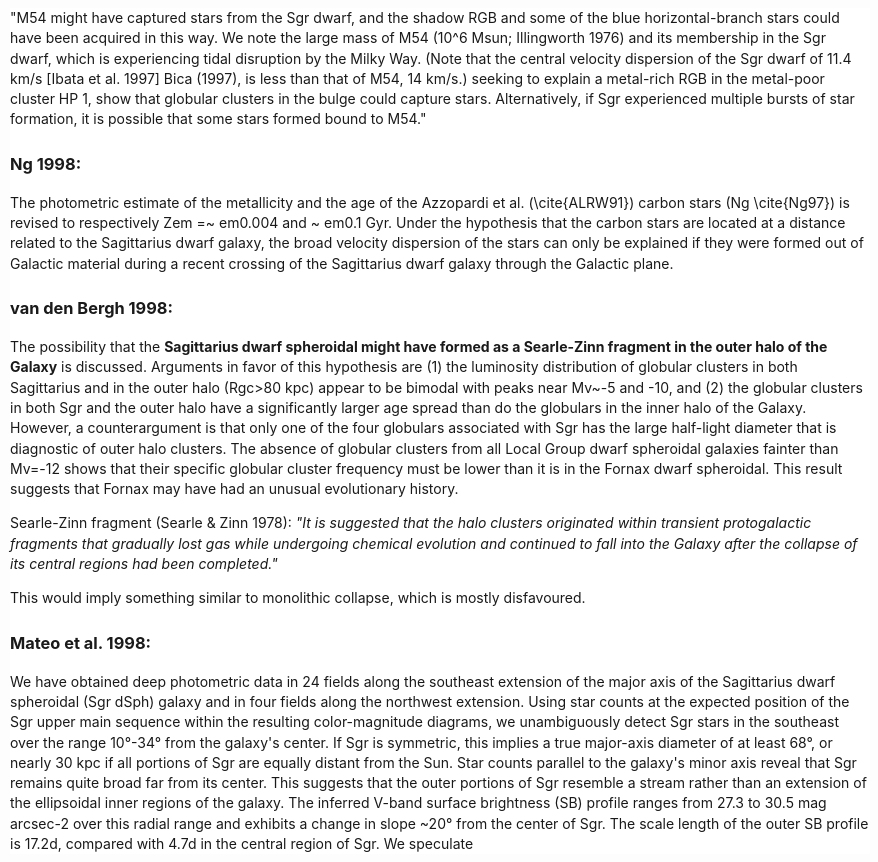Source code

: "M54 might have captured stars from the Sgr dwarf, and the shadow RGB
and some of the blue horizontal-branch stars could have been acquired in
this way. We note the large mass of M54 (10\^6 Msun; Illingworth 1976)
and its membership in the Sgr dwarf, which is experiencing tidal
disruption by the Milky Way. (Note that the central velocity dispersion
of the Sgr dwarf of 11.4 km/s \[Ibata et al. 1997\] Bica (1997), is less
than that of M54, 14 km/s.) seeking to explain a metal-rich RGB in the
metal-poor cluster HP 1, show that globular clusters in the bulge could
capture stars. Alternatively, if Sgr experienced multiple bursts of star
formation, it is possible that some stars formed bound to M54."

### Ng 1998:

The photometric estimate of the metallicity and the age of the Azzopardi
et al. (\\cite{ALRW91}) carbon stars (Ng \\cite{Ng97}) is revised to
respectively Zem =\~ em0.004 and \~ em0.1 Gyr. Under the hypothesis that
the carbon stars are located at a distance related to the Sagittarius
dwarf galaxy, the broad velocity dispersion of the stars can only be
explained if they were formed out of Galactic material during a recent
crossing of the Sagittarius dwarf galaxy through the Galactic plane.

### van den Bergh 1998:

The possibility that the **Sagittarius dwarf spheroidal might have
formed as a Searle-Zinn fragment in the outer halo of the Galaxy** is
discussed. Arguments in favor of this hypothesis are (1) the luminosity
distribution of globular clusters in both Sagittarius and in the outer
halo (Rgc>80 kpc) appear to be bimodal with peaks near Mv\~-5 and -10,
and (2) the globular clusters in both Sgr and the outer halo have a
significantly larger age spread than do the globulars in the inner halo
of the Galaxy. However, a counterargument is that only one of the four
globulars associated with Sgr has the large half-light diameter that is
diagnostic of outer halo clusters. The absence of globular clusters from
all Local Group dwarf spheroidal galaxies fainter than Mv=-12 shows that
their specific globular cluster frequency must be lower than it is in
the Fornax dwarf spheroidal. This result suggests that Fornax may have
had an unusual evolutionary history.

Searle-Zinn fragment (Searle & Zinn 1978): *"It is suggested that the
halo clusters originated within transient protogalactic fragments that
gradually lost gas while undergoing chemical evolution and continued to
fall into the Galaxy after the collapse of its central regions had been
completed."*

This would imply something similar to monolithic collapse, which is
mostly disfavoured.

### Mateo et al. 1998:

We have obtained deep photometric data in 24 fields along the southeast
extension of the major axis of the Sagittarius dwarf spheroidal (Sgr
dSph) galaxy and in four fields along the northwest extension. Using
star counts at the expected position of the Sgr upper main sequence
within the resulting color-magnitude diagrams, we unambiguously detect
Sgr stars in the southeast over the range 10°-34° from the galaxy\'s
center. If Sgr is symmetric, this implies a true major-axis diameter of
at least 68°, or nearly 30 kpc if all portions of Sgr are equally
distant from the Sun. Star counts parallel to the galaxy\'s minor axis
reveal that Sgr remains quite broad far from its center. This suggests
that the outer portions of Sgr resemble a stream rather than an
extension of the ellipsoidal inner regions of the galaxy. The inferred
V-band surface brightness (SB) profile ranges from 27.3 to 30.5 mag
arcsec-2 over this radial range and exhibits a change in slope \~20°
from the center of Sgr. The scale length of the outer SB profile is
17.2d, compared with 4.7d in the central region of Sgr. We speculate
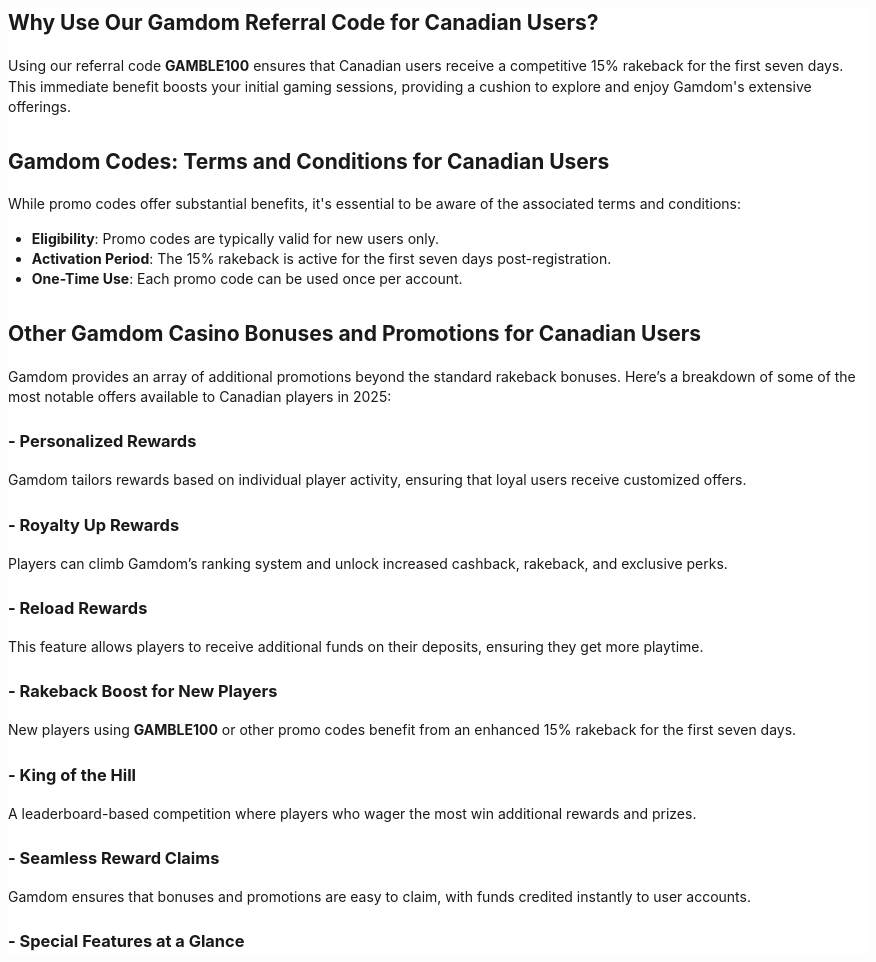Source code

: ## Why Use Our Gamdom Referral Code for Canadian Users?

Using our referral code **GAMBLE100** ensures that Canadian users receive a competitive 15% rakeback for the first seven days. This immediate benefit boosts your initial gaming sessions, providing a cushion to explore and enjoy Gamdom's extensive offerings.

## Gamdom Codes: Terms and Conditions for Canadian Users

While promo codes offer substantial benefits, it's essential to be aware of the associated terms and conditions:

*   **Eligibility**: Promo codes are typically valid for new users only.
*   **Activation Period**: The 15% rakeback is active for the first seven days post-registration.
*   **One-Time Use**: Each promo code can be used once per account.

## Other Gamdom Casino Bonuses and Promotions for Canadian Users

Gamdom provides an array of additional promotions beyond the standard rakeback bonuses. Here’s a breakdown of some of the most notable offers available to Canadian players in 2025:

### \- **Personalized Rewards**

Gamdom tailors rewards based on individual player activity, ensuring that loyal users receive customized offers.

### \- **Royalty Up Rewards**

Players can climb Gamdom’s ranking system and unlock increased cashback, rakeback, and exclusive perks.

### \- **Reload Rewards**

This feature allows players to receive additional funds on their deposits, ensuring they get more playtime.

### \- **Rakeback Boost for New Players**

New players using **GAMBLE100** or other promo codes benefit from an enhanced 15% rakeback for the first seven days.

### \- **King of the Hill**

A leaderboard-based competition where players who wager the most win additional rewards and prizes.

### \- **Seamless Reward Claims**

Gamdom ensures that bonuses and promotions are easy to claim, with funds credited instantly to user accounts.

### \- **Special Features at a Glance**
━━━━━━━━━━━━━━━━
How to complete this task: Please copy out the whole listing exactly as it stands, minus the pictures.

Answer box:
Source code

: "M54 might have captured stars from the Sgr dwarf, and the shadow RGB
and some of the blue horizontal-branch stars could have been acquired in
this way. We note the large mass of M54 (10\^6 Msun; Illingworth 1976)
and its membership in the Sgr dwarf, which is experiencing tidal
disruption by the Milky Way. (Note that the central velocity dispersion
of the Sgr dwarf of 11.4 km/s \[Ibata et al. 1997\] Bica (1997), is less
than that of M54, 14 km/s.) seeking to explain a metal-rich RGB in the
metal-poor cluster HP 1, show that globular clusters in the bulge could
capture stars. Alternatively, if Sgr experienced multiple bursts of star
formation, it is possible that some stars formed bound to M54."

### Ng 1998:

The photometric estimate of the metallicity and the age of the Azzopardi
et al. (\\cite{ALRW91}) carbon stars (Ng \\cite{Ng97}) is revised to
respectively Zem =\~ em0.004 and \~ em0.1 Gyr. Under the hypothesis that
the carbon stars are located at a distance related to the Sagittarius
dwarf galaxy, the broad velocity dispersion of the stars can only be
explained if they were formed out of Galactic material during a recent
crossing of the Sagittarius dwarf galaxy through the Galactic plane.

### van den Bergh 1998:

The possibility that the **Sagittarius dwarf spheroidal might have
formed as a Searle-Zinn fragment in the outer halo of the Galaxy** is
discussed. Arguments in favor of this hypothesis are (1) the luminosity
distribution of globular clusters in both Sagittarius and in the outer
halo (Rgc>80 kpc) appear to be bimodal with peaks near Mv\~-5 and -10,
and (2) the globular clusters in both Sgr and the outer halo have a
significantly larger age spread than do the globulars in the inner halo
of the Galaxy. However, a counterargument is that only one of the four
globulars associated with Sgr has the large half-light diameter that is
diagnostic of outer halo clusters. The absence of globular clusters from
all Local Group dwarf spheroidal galaxies fainter than Mv=-12 shows that
their specific globular cluster frequency must be lower than it is in
the Fornax dwarf spheroidal. This result suggests that Fornax may have
had an unusual evolutionary history.

Searle-Zinn fragment (Searle & Zinn 1978): *"It is suggested that the
halo clusters originated within transient protogalactic fragments that
gradually lost gas while undergoing chemical evolution and continued to
fall into the Galaxy after the collapse of its central regions had been
completed."*

This would imply something similar to monolithic collapse, which is
mostly disfavoured.

### Mateo et al. 1998:

We have obtained deep photometric data in 24 fields along the southeast
extension of the major axis of the Sagittarius dwarf spheroidal (Sgr
dSph) galaxy and in four fields along the northwest extension. Using
star counts at the expected position of the Sgr upper main sequence
within the resulting color-magnitude diagrams, we unambiguously detect
Sgr stars in the southeast over the range 10°-34° from the galaxy\'s
center. If Sgr is symmetric, this implies a true major-axis diameter of
at least 68°, or nearly 30 kpc if all portions of Sgr are equally
distant from the Sun. Star counts parallel to the galaxy\'s minor axis
reveal that Sgr remains quite broad far from its center. This suggests
that the outer portions of Sgr resemble a stream rather than an
extension of the ellipsoidal inner regions of the galaxy. The inferred
V-band surface brightness (SB) profile ranges from 27.3 to 30.5 mag
arcsec-2 over this radial range and exhibits a change in slope \~20°
from the center of Sgr. The scale length of the outer SB profile is
17.2d, compared with 4.7d in the central region of Sgr. We speculate
Source code

: ## Why Use Our Gamdom Referral Code for Canadian Users?

Using our referral code **GAMBLE100** ensures that Canadian users receive a competitive 15% rakeback for the first seven days. This immediate benefit boosts your initial gaming sessions, providing a cushion to explore and enjoy Gamdom's extensive offerings.

## Gamdom Codes: Terms and Conditions for Canadian Users

While promo codes offer substantial benefits, it's essential to be aware of the associated terms and conditions:

*   **Eligibility**: Promo codes are typically valid for new users only.
*   **Activation Period**: The 15% rakeback is active for the first seven days post-registration.
*   **One-Time Use**: Each promo code can be used once per account.

## Other Gamdom Casino Bonuses and Promotions for Canadian Users

Gamdom provides an array of additional promotions beyond the standard rakeback bonuses. Here’s a breakdown of some of the most notable offers available to Canadian players in 2025:

### \- **Personalized Rewards**

Gamdom tailors rewards based on individual player activity, ensuring that loyal users receive customized offers.

### \- **Royalty Up Rewards**

Players can climb Gamdom’s ranking system and unlock increased cashback, rakeback, and exclusive perks.

### \- **Reload Rewards**

This feature allows players to receive additional funds on their deposits, ensuring they get more playtime.

### \- **Rakeback Boost for New Players**

New players using **GAMBLE100** or other promo codes benefit from an enhanced 15% rakeback for the first seven days.

### \- **King of the Hill**

A leaderboard-based competition where players who wager the most win additional rewards and prizes.

### \- **Seamless Reward Claims**

Gamdom ensures that bonuses and promotions are easy to claim, with funds credited instantly to user accounts.

### \- **Special Features at a Glance**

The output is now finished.